Redefining the Discourse
The term "sex work" emerged as a response to the pejorative language often associated with prostitution and other forms of commercialized sexual services.
Normalization of a Commodification Culture
One of the concerning implications of the term "sex work" is that it can contribute to the normalization of a commodification culture surrounding sex. By framing it as a legitimate occupation, it becomes easier for society to accept the idea of buying and selling sexual services as a routine transaction, like any other job. This normalization can obscure the ethical and moral dimensions of engaging in such activities.
When we refer to individuals engaged in the sex industry as "sex workers," it can inadvertently shift the responsibility away from those purchasing sexual services—often referred to as "sex buyers" or "johns." By focusing on the agency and choice of those providing the services, it becomes easier to overlook the ethical implications of paying for sex. This shift in accountability can perpetuate a culture of impunity for those who engage in sex buying.

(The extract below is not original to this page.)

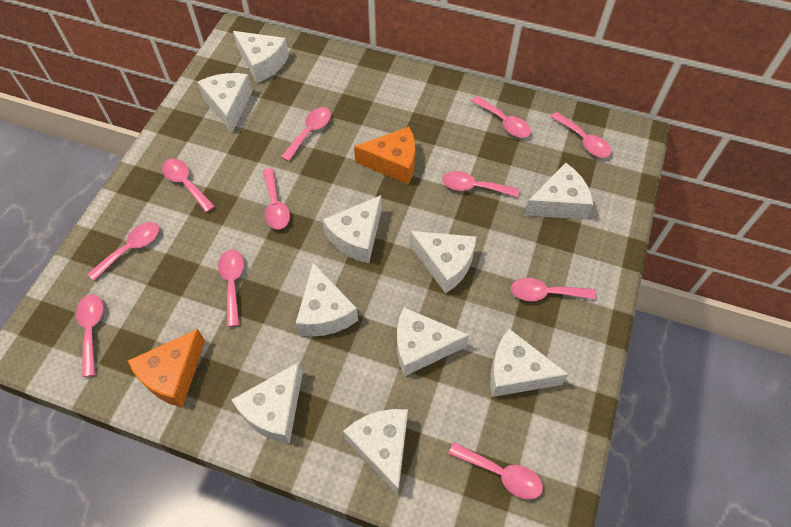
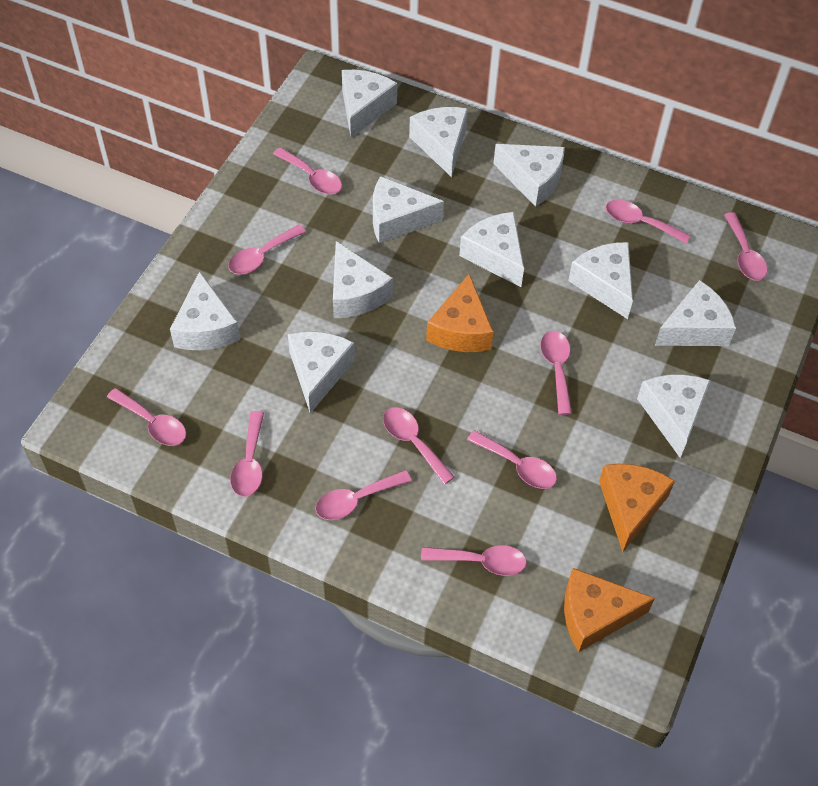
orange cheese: [128,329,205,408] [354,127,415,184] = 2 -> [426,274,493,352] [564,568,655,652] [599,464,675,552] = 3
white cheese: [198,73,252,132] [232,362,303,444] [233,31,289,83] [296,263,358,337] [323,195,382,263] [343,409,408,494] [397,307,469,377] [410,231,476,293] [490,329,569,397] [524,163,593,220] = 10 -> [170,271,240,350] [288,332,355,413] [333,241,393,318] [342,70,397,138] [373,176,444,243] [409,107,468,177] [459,212,524,287] [493,144,565,207] [568,242,633,319] [637,374,711,458] [655,280,736,346] = 11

Another critical concern is how the term "sex work" can obscure the harsh realities of exploitation and coercion within the industry. While some individuals may enter the sex industry voluntarily, others are forced or coerced into it due to economic hardship, human trafficking, or other factors. Using a blanket term like "sex work" can make it more challenging to differentiate between consensual and non-consensual forms of sexual labor, further enabling the exploitation of vulnerable individuals.
The language of “sex work” implies falsely that engaging in the sex trade is a choice most often made willingly; it also absolves sex buyers of responsibility.
"The US Advisory Council on Human Trafficking provides a formal platform for trafficking survivors to advise and make recommendations on federal anti-trafficking policies to the President’s Interagency Task Force to Monitor and Combat Trafficking in Persons (PITF). Each member is a survivor of human trafficking, and together they represent a diverse range of backgrounds and experiences. The Council is appointed by the President for two-year terms."
The Council's 2022 report has a chapter entitled "Being Cognizant of Language Used in the Anti-Human Trafficking Movement."
Two of the terms discussed are "sex work" or "sex worker". Here is the report's text: “'Sex work' and 'sex worker' are terms that imply that people can be bought or sold. In addition, the word “work” suggests that individuals in the commercial sex industry are provided some work-related benefits, such as health insurance or retirement plans. One cannot get a degree or certification in 'sex work,' and this is not something that is taught in our schools. The term desensitizes and disregards the experiences of many individuals whose rights have been violated. Individuals who truly consent, voluntarily, to engage in commercial sex should instead be referred to as 'individuals in the commercial sex industry'.